◆ **Assignment**
Both the line with "staining of unremarkable" and the line with "significant positivity in" in the records below must appear in the output, along with every line between them, exactly and with nothing added.
⁂
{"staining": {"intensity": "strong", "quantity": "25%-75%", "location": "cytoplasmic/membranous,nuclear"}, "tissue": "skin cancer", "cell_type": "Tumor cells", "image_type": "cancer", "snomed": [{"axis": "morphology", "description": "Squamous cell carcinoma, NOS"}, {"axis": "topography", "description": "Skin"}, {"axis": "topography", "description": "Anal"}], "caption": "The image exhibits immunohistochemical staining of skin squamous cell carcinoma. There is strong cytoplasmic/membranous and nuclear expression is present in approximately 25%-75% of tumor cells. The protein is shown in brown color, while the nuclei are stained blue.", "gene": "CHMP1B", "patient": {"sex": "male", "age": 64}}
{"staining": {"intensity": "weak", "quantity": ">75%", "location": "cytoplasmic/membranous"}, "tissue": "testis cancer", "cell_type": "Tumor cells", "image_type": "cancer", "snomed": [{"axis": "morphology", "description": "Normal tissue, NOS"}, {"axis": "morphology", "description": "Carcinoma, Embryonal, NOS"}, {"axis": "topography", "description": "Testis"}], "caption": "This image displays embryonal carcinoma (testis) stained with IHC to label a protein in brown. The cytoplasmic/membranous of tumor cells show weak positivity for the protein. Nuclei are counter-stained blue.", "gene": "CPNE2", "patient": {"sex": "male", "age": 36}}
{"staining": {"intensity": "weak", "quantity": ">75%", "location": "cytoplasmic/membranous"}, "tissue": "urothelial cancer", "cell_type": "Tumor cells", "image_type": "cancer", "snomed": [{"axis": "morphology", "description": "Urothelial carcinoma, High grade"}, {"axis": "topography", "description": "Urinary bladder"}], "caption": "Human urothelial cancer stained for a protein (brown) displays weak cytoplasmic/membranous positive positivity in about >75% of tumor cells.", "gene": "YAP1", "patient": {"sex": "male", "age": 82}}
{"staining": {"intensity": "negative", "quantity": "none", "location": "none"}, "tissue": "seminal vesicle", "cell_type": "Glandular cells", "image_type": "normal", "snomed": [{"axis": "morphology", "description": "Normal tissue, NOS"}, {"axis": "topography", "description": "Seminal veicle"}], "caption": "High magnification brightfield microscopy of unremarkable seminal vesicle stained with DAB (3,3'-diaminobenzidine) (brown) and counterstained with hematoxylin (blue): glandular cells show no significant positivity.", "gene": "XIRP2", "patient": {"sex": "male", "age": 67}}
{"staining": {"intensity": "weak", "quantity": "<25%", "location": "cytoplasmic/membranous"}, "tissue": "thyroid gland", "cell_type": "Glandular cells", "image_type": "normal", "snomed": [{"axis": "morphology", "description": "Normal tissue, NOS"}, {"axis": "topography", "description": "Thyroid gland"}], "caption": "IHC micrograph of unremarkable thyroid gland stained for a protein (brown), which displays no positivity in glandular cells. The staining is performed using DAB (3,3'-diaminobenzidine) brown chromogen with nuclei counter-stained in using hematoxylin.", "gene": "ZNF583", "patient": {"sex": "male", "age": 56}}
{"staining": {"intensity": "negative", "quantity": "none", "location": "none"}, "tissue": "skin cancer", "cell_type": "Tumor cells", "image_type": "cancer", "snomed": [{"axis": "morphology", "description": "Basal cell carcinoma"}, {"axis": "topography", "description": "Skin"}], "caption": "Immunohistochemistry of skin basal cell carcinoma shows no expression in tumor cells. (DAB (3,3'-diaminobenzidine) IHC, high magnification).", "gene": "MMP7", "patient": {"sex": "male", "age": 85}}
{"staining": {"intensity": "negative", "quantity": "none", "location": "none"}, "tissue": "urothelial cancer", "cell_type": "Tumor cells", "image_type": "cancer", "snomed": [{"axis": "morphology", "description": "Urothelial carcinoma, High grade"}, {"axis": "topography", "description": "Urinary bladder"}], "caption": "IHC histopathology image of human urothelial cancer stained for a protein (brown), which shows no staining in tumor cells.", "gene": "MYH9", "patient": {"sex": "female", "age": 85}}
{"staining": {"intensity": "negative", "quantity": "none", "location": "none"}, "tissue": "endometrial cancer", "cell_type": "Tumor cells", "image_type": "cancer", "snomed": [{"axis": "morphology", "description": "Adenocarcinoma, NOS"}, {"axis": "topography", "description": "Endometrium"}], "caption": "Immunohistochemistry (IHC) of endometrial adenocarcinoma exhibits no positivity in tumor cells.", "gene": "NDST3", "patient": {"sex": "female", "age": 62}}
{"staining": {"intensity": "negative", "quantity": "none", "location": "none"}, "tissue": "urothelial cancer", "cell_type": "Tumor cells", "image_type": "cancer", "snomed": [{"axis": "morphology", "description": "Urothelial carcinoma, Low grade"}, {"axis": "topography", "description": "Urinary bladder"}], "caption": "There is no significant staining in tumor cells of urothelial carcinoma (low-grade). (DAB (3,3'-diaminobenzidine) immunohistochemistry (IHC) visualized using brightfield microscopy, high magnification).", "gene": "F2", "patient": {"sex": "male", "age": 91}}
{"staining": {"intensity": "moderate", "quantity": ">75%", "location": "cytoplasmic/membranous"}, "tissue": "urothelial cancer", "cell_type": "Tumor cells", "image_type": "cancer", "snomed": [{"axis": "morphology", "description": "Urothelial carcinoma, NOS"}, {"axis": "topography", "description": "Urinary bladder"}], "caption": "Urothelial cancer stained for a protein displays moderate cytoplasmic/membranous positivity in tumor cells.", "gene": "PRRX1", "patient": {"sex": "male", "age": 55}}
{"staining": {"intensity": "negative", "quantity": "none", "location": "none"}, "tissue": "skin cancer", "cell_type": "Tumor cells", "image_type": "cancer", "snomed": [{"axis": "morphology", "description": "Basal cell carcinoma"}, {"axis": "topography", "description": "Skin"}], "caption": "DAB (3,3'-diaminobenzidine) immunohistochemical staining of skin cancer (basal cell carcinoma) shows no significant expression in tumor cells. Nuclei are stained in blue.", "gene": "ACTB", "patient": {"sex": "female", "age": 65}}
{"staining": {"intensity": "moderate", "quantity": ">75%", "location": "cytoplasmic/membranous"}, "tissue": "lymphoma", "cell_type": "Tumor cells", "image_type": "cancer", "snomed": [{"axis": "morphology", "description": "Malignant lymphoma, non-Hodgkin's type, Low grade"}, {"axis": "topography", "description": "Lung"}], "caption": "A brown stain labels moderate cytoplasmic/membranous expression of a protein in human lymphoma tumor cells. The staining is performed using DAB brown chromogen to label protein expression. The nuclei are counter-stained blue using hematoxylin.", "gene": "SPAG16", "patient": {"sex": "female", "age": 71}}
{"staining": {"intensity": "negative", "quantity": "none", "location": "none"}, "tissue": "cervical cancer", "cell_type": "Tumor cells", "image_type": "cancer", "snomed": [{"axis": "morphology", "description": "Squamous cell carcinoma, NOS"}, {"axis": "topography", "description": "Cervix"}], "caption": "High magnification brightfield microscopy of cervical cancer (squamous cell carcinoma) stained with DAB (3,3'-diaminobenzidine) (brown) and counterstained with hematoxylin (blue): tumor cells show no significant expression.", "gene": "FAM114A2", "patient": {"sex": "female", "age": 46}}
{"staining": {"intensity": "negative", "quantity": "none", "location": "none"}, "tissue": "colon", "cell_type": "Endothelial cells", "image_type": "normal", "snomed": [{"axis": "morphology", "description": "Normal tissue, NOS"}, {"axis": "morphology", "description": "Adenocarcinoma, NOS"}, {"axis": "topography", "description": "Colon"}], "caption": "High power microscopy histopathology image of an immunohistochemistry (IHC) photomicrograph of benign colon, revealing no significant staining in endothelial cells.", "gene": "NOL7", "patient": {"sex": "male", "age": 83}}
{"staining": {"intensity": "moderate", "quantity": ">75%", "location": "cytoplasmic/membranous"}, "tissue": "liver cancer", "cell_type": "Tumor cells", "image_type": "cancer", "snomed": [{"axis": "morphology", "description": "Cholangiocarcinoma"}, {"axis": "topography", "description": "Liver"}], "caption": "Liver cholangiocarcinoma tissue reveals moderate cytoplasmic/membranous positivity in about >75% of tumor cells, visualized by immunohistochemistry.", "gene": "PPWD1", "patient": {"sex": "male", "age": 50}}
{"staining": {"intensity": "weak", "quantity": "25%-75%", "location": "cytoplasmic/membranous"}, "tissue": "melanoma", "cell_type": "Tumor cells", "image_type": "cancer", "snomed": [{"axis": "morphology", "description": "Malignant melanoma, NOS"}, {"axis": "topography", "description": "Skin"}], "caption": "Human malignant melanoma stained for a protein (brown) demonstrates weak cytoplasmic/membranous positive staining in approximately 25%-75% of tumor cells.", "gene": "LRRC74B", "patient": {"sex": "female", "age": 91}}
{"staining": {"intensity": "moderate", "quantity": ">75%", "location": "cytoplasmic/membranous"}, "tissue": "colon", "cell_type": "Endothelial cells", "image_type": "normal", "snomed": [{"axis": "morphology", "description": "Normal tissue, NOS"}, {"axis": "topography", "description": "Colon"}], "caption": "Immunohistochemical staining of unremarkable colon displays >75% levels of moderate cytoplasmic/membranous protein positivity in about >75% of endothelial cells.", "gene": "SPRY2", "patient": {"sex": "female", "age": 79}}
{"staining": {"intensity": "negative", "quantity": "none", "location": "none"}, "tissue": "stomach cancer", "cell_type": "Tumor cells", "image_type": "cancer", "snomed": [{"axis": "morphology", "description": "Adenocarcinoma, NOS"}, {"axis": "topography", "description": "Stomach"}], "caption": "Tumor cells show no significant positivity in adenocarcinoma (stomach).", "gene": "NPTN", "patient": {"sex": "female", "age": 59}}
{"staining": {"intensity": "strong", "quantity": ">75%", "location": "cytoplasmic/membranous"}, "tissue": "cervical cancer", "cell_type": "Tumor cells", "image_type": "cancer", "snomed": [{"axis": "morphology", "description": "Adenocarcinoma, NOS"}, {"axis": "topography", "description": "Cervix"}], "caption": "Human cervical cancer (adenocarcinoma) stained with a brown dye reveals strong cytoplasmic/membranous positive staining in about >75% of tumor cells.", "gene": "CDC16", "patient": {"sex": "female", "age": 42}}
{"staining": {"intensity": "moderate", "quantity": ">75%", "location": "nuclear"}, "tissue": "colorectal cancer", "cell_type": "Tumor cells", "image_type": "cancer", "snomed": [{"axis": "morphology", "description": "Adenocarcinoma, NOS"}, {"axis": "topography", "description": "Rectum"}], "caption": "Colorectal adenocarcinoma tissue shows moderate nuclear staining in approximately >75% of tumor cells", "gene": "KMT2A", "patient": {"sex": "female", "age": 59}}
⁂
◆ **Task solution**
{"staining": {"intensity": "moderate", "quantity": ">75%", "location": "cytoplasmic/membranous"}, "tissue": "colon", "cell_type": "Endothelial cells", "image_type": "normal", "snomed": [{"axis": "morphology", "description": "Normal tissue, NOS"}, {"axis": "topography", "description": "Colon"}], "caption": "Immunohistochemical staining of unremarkable colon displays >75% levels of moderate cytoplasmic/membranous protein positivity in about >75% of endothelial cells.", "gene": "SPRY2", "patient": {"sex": "female", "age": 79}}
{"staining": {"intensity": "negative", "quantity": "none", "location": "none"}, "tissue": "stomach cancer", "cell_type": "Tumor cells", "image_type": "cancer", "snomed": [{"axis": "morphology", "description": "Adenocarcinoma, NOS"}, {"axis": "topography", "description": "Stomach"}], "caption": "Tumor cells show no significant positivity in adenocarcinoma (stomach).", "gene": "NPTN", "patient": {"sex": "female", "age": 59}}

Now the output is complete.